In US20130232267 resource requests in a communication network are resolved by applying policies to network flows based on the aggregated resource availability, e.g. using priorities and admitting or rejecting flows completely.
Further in U.S. Pat. No. 7,031,793 a method for conflict resolution is described among a plurality of controllers. By adapting the control instructions, e.g. based on mathematical models in a multi-tiered architecture conflicts are detected and resolved.
Even further in the non-patent literature of Ruta, M.; Scioscia, F.; Loseto, G.; Di Sciascio, E., “Semantic-Based Resource Discovery and Orchestration in Home and Building Automation: A Multi-Agent Approach,” in Industrial Informatics, IEEE Transactions on, vol. 10, no. 1, pp. 730-741, February 2014 doi: 10.1109/TIL2013.2273433 a multi agent based conflict mediation and resource orchestration on the agent level for building domotics is described between a home agent and a device agent. Conflicts for newly received requests are negotiated on the agent level and based on utility expressions defined upon service preferences, i.e. if one agent's requests directly interfere with another agent's preferences.

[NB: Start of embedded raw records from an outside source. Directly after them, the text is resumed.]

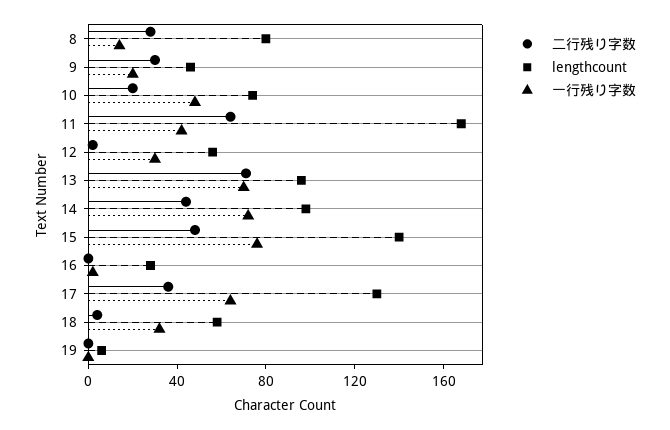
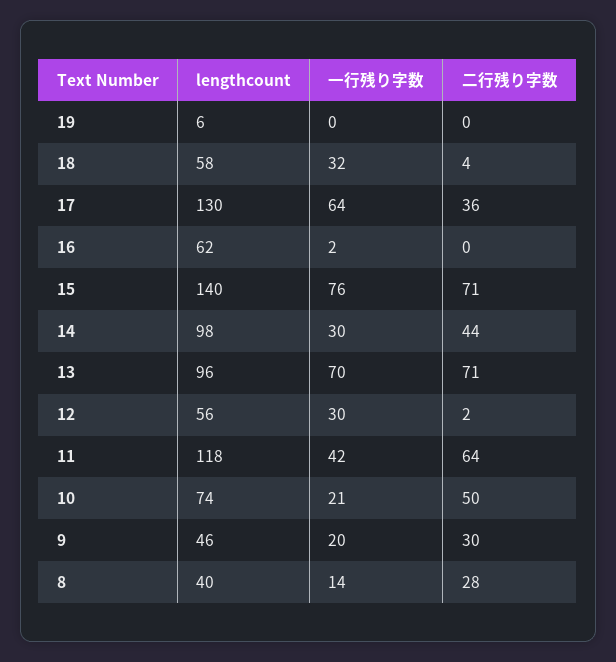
lengthcount, 8: 80 -> 40
二行残り字数, 10: 20 -> 50
一行残り字数, 10: 50 -> 21
lengthcount, 11: 170 -> 118
一行残り字数, 14: 70 -> 30
二行残り字数, 15: 50 -> 71
lengthcount, 16: 30 -> 62

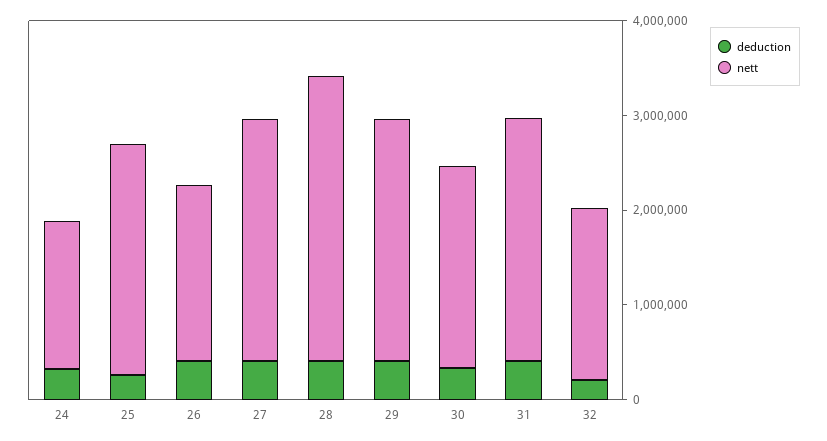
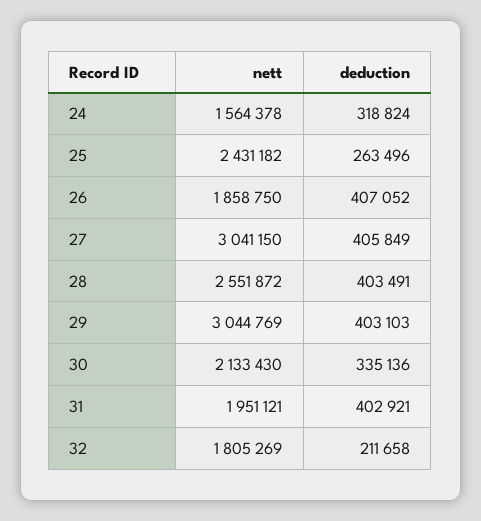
nett, 27: 2600000 -> 3041150
nett, 28: 3000000 -> 2551872
nett, 29: 2600000 -> 3044769
nett, 31: 2600000 -> 1951121

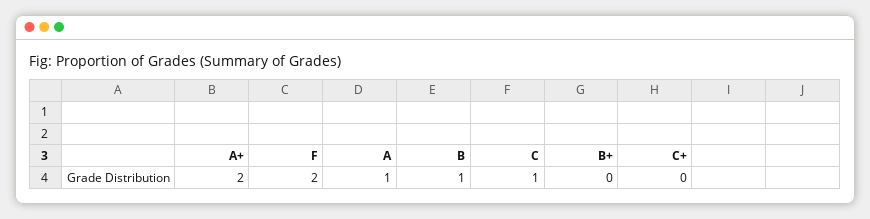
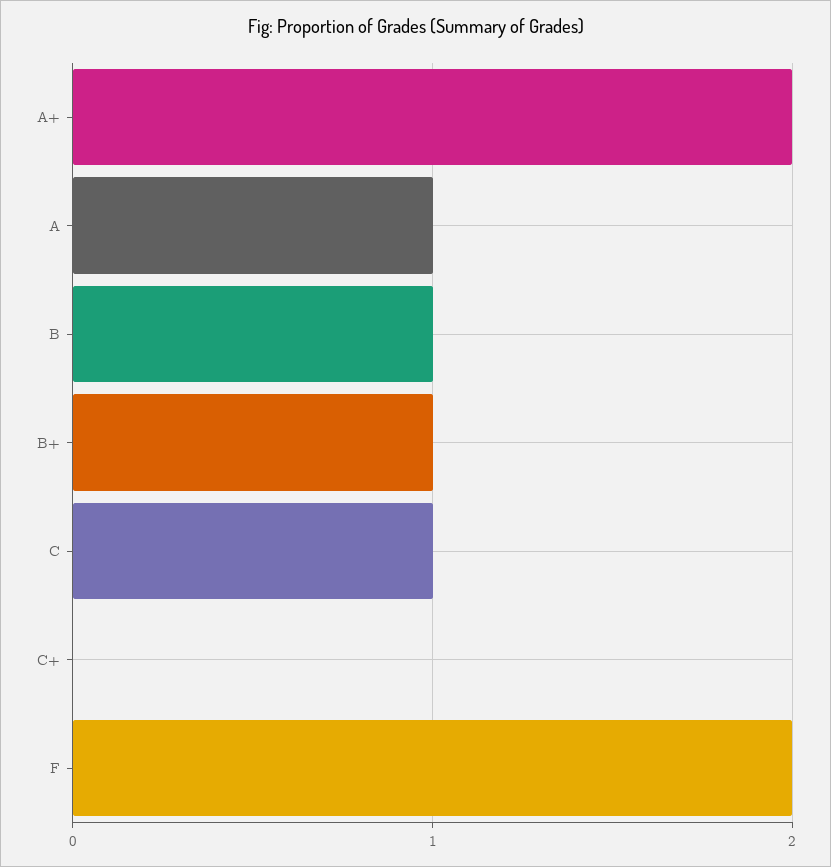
B+: 0 -> 1

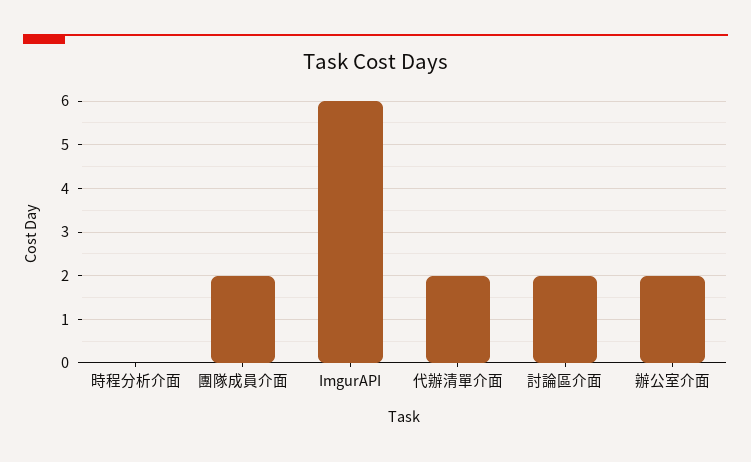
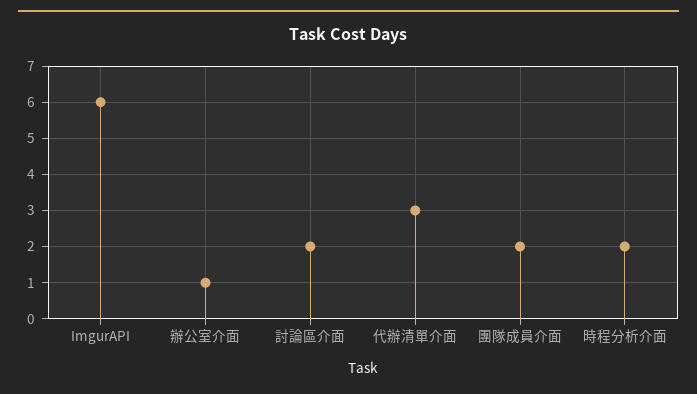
時程分析介面: 0 -> 2
代辦清單介面: 2 -> 3
辦公室介面: 2 -> 1

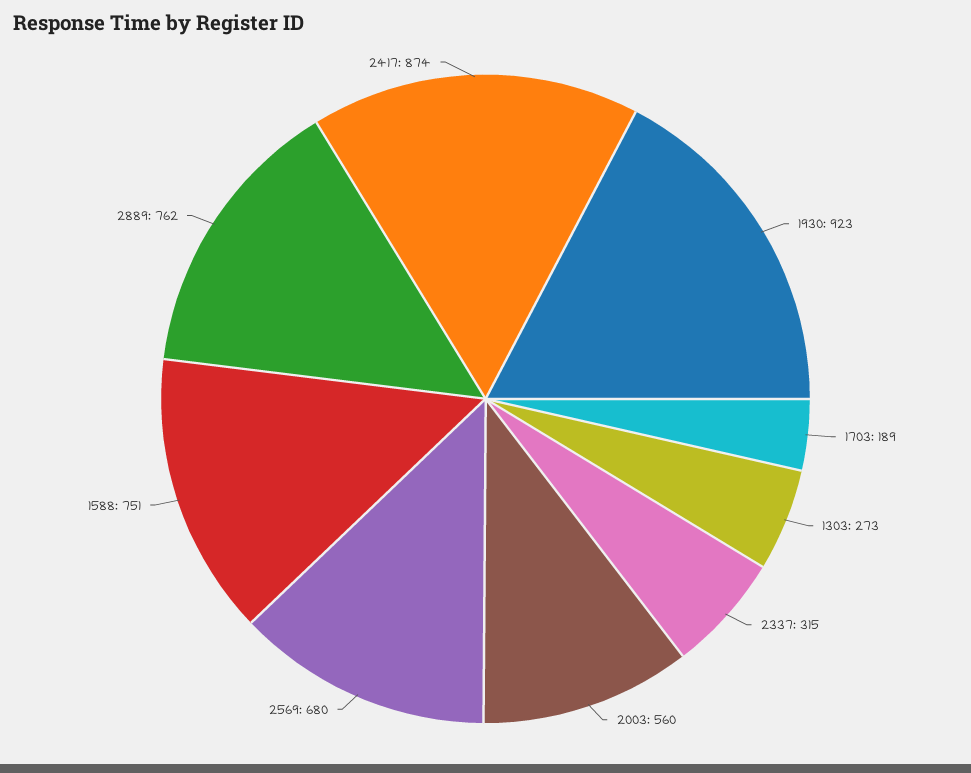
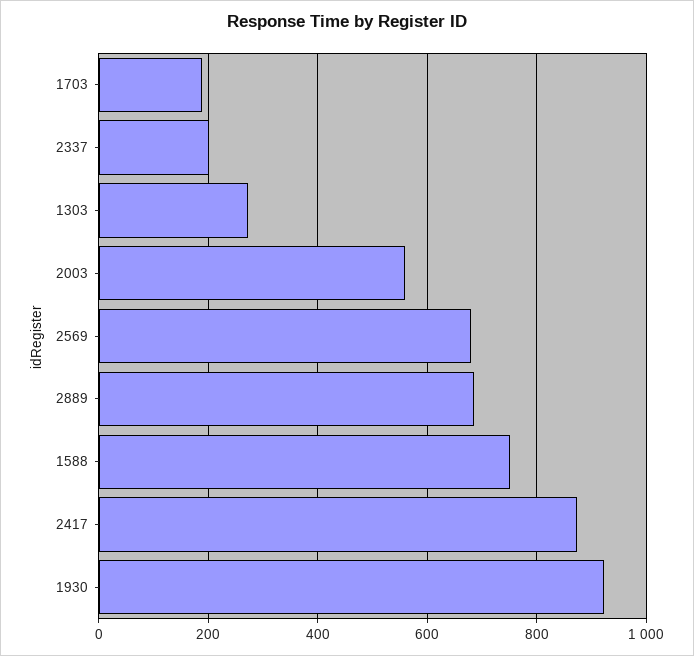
2337: 315 -> 200
2889: 762 -> 680

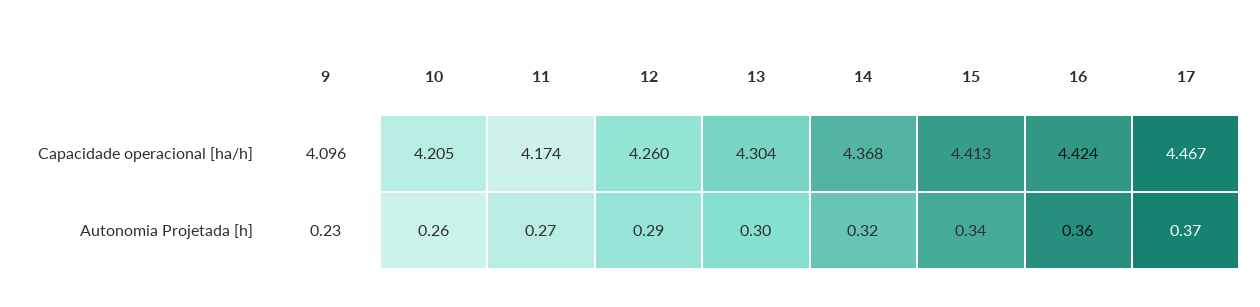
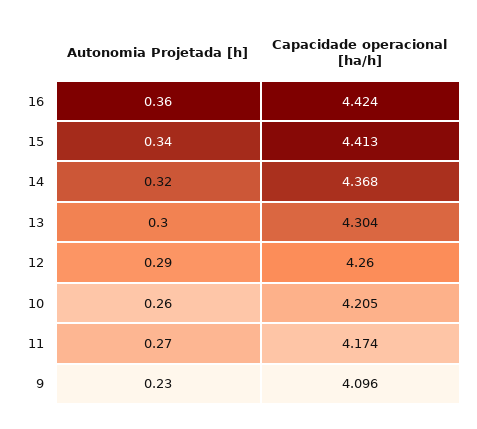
17, Capacidade operacional [ha/h]: 4.467 -> none
17, Autonomia Projetada [h]: 0.37 -> none

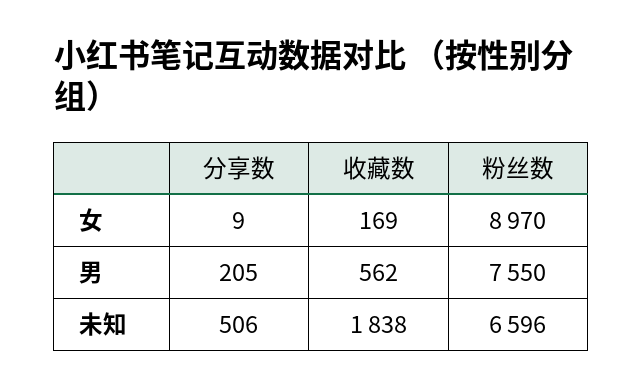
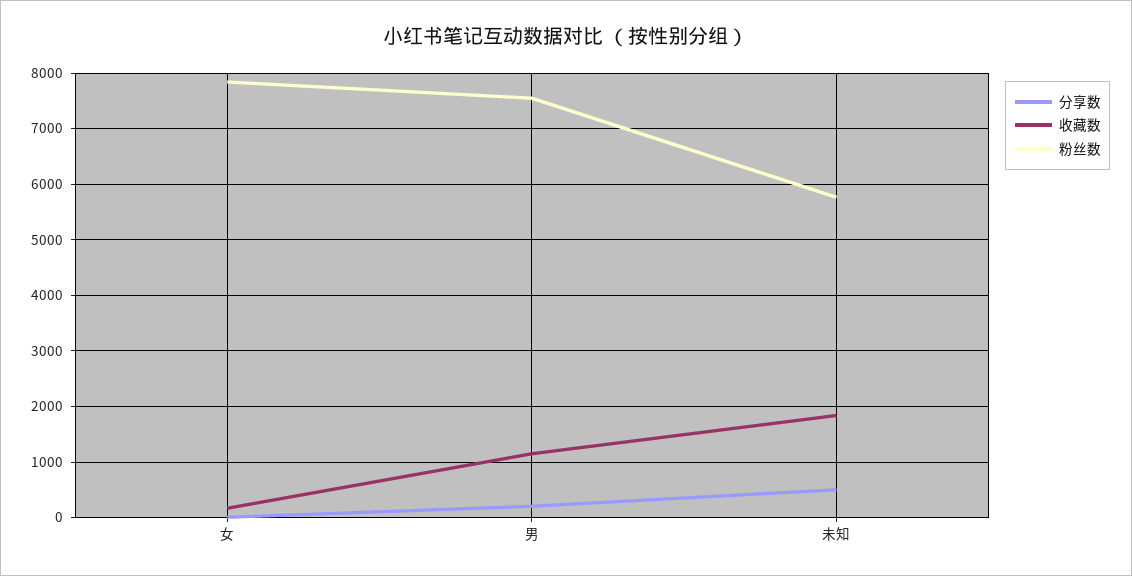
粉丝数, 女: 8970 -> 7800
收藏数, 男: 562 -> 1200
粉丝数, 未知: 6596 -> 5800

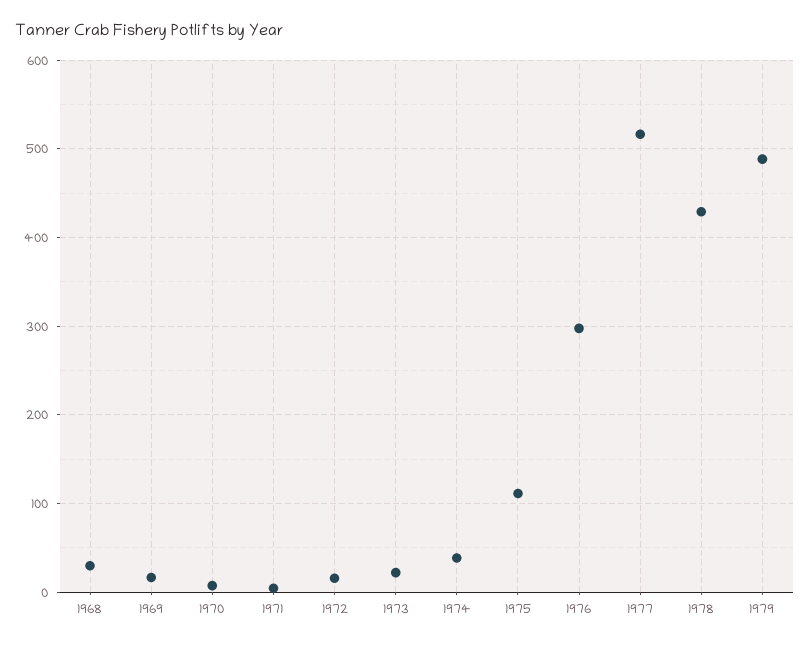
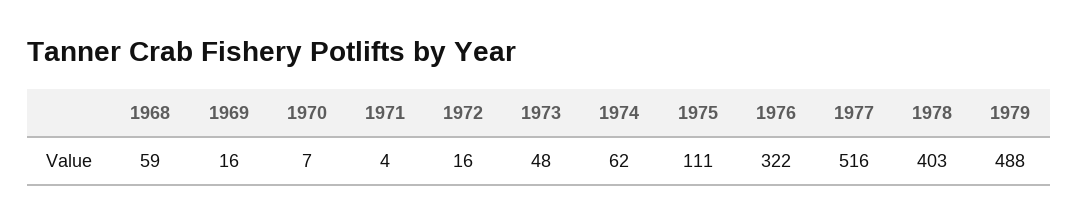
1968: 30 -> 59
1973: 20 -> 48
1974: 40 -> 62
1976: 300 -> 322
1978: 430 -> 403

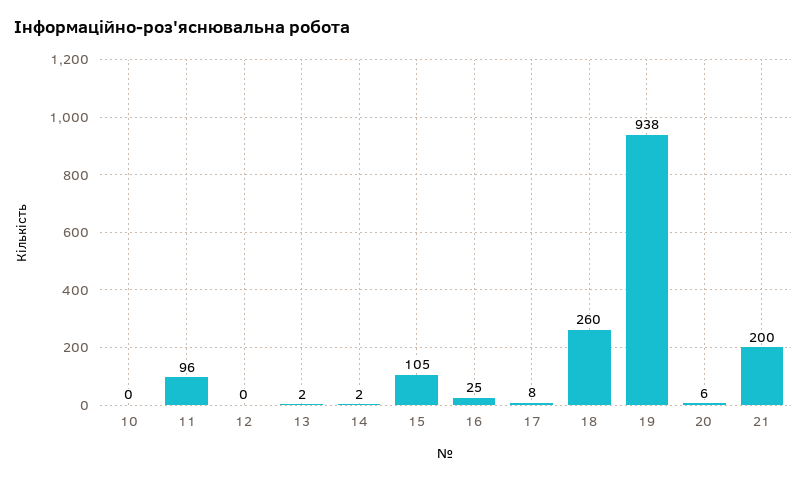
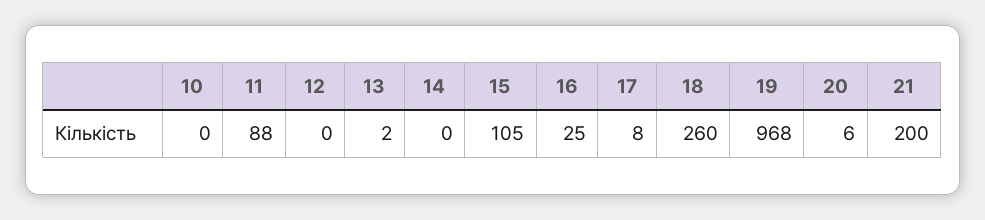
11: 96 -> 88
14: 2 -> 0
19: 938 -> 968

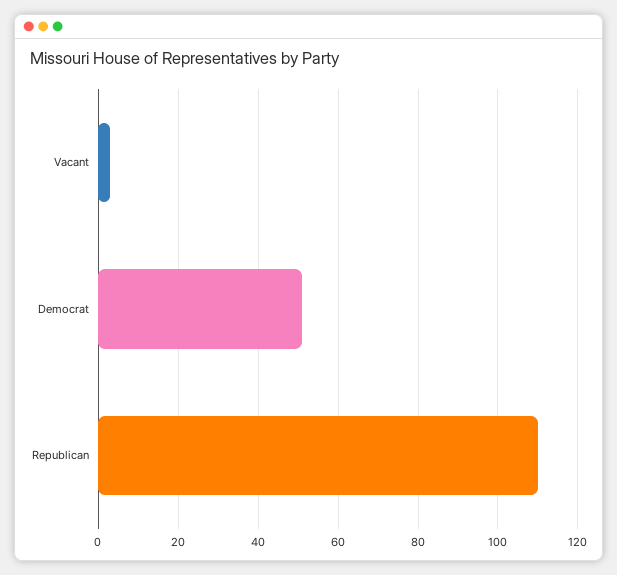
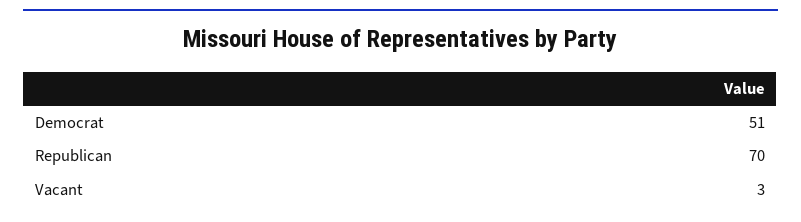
Republican: 110 -> 70

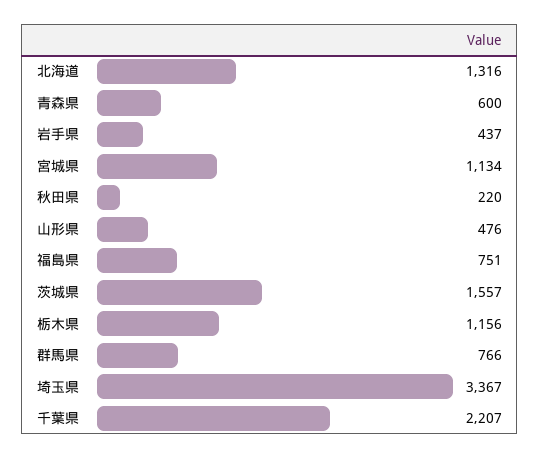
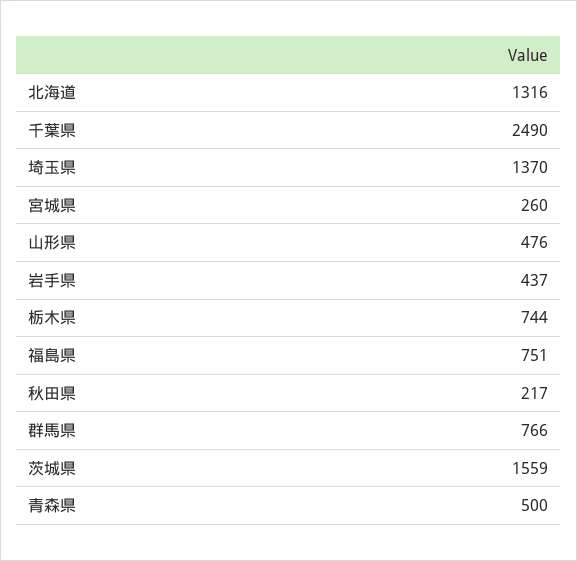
青森県: 600 -> 500
宮城県: 1134 -> 260
秋田県: 220 -> 217
茨城県: 1557 -> 1559
栃木県: 1156 -> 744
埼玉県: 3367 -> 1370
千葉県: 2207 -> 2490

In the non-published patent application PCT/EP 2016/055997 a retrospective resp. reactive solution resolving conflicts on shared resources and inter-dependencies for building automation is described. The described conventional method therein monitors control requests from so-called requestors towards the automation infrastructure and compares the already served requests in combination with a newly received request against rules defining adverse situations. In case one or more of the adverse situation rules (ASR) is violated, it is investigated if a reduction of one or more of the requests (already served and the newly received) could prevent ASR violation. If at least one combination of reductions can be constructed, these will be communicated for approval to the respective requestors. If agreed by the requestors, the modified requests are enacted.